The social side of symbionts: examining bidirectional links between the gut microbiome and social behaviour in mammals

Project Details

Key Questions

What role do gut microbes play in social communication among mice? Do microbial signals in faeces convey useful social information, for example about social group membership or suitability as a potential mate? Is naturally occurring individual variation in social behaviour shaped by the gut microbiome? How does social behaviour affect the transmission of gut-dwelling symbionts, that may be either beneficial or pathogenic? What behaviours might maximise the benefits relative to the costs of social interaction, in terms of symbiont transmission?

Background

Symbiotic microbial communities can have pervasive impacts on the biology of their hosts, and the diverse microbiomes that reside in the mammalian gut are no exception. Besides key roles in nutrition and pathogen defence, recent work has implicated the mammalian gut microbiome in shaping host behaviour. Of particular interest, the gut microbiome can affect mammalian social behaviour in various ways, including the modulation of scent-based social signals in species like hyenas, and through various physiological pathways collectively known as the microbiome-gut-brain axis. What’s more, links between the gut microbiome and social behaviour are likely to operate in both directions, with a growing body of research showing how social contacts and resulting transmission networks play an important role in shaping individual microbiomes. However, many gaps remain in our fundamental understanding of how gut microbes shape mammalian social behaviour and vice versa. While model systems like mice are revealing key mechanisms by which gut microbes can influence social behaviour under laboratory conditions, how these might play out in natural populations where microbiomes and host social interactions are far more variable, remains unknown. As such, there is much still to be discovered about the ecological and evolutionary significance of microbiome-behaviour interactions.

Aims of the Project

The aim of this project is to explore how the mammalian gut microbiome shapes and is shaped by social behaviour, using house mice as a model system.

Project Description

This project will combine investigation of wild house mice in a completely natural environment with controlled experiments in laboratory mice that take full advantage of their model organism status to derive causal insights about microbiome-behaviour links. For the wild mouse component, this project will use a wild mouse population that has been the subject of regular monitoring and individual gut microbiome profiling since 2019 as part of a large ERC-funded project https://www.knowleslab.com/study-systems/skokholm/. The mice of Skokholm represent a tractable wild system for which rich data on individuals' gut microbiome, social and genetic relationships is available.
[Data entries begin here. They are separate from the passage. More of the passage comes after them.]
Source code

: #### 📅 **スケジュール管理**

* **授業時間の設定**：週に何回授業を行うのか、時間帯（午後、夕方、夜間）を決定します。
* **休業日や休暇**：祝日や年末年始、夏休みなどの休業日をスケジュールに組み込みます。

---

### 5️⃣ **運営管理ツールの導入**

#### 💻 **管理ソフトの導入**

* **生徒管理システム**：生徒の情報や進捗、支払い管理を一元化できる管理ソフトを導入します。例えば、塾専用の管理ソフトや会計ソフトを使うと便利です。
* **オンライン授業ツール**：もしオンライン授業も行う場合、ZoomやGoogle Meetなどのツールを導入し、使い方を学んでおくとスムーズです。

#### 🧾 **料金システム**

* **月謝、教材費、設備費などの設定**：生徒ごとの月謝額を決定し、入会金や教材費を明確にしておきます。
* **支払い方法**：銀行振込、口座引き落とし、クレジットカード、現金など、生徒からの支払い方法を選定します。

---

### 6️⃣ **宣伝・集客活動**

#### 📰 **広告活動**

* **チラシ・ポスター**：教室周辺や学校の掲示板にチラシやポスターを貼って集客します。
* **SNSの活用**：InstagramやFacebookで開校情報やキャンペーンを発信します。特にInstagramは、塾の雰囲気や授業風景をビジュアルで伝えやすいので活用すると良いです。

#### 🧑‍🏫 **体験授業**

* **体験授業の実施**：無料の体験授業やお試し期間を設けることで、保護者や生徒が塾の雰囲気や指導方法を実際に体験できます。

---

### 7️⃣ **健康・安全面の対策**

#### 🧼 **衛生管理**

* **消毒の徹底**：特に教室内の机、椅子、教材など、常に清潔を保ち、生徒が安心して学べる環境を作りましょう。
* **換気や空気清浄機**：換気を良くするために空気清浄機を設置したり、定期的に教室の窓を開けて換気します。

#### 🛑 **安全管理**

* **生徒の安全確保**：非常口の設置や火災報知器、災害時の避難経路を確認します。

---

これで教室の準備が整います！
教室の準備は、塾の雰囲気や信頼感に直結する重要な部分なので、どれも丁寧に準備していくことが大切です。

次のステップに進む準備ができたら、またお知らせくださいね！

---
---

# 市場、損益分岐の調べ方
The specific aims of this DPhil project would be finalized in discussion with the student, but several potential aims are listed below:

1. To examine the role of faecal microbial (scent) signals in communicating social information of relevance in natural populations, e.g. about social group, sex, and breeding partner suitability.

2. To investigate whether natural variation in social behaviour among wild individuals is influenced by their gut microbiome, and if so which microbes might be involved. This could be addressed by assaying social behaviour in wild mice, then using microbiome transplant experiments with germ-free mice to test whether social traits are transferred with the microbiome.

3. To investigate how social behaviour among wild mice influence the acquisition of both beneficial gut microbes and potential pathogens, and thus explore how organisms may trade-off the benefits and costs of social interaction in terms of symbiont transmission. This would involve analysis of wild mouse social network data collected using RFID technology over recent years, together with parallel data on their microbiomes and pathogenic infections diagnosed from faecal samples.

Methods to be used

The project is anticipated to use the following methods: (i) controlled experiments in laboratory mice (e.g. simple behavioural tests that explore the propensity of animals to provide and respond to social stimuli) (ii) microbiome transplant experiments using germ-free laboratory mice (iii) fieldwork to sample and collect behavioural data from wild mice (iv) molecular work to characterise microbiomes and pathogenic infections (v) computational analyses of detailed observational data from wild mice (e.g. social network analyses to explore relationships between social behaviour and symbiont transmission). Dr Knowles will support the design and implementation of animal experiments, fieldwork, molecular work to characterise faecal microbiomes and infections, and statistical analyses. Dr Firth will provide mentoring in data handling and statistical analyses of social network data from wild populations in the context of symbiont transmission, and Dr Green will support the design and analyses of experiments investigating mouse behaviour and communication.

Specialised skills required

A willingness to work with mice is essential for this project, and experience working with small animals would be highly advantageous. No other specialized skills are required. Experience handling and analysing large datasets in the R programming environment, and fieldwork experience would be beneficial.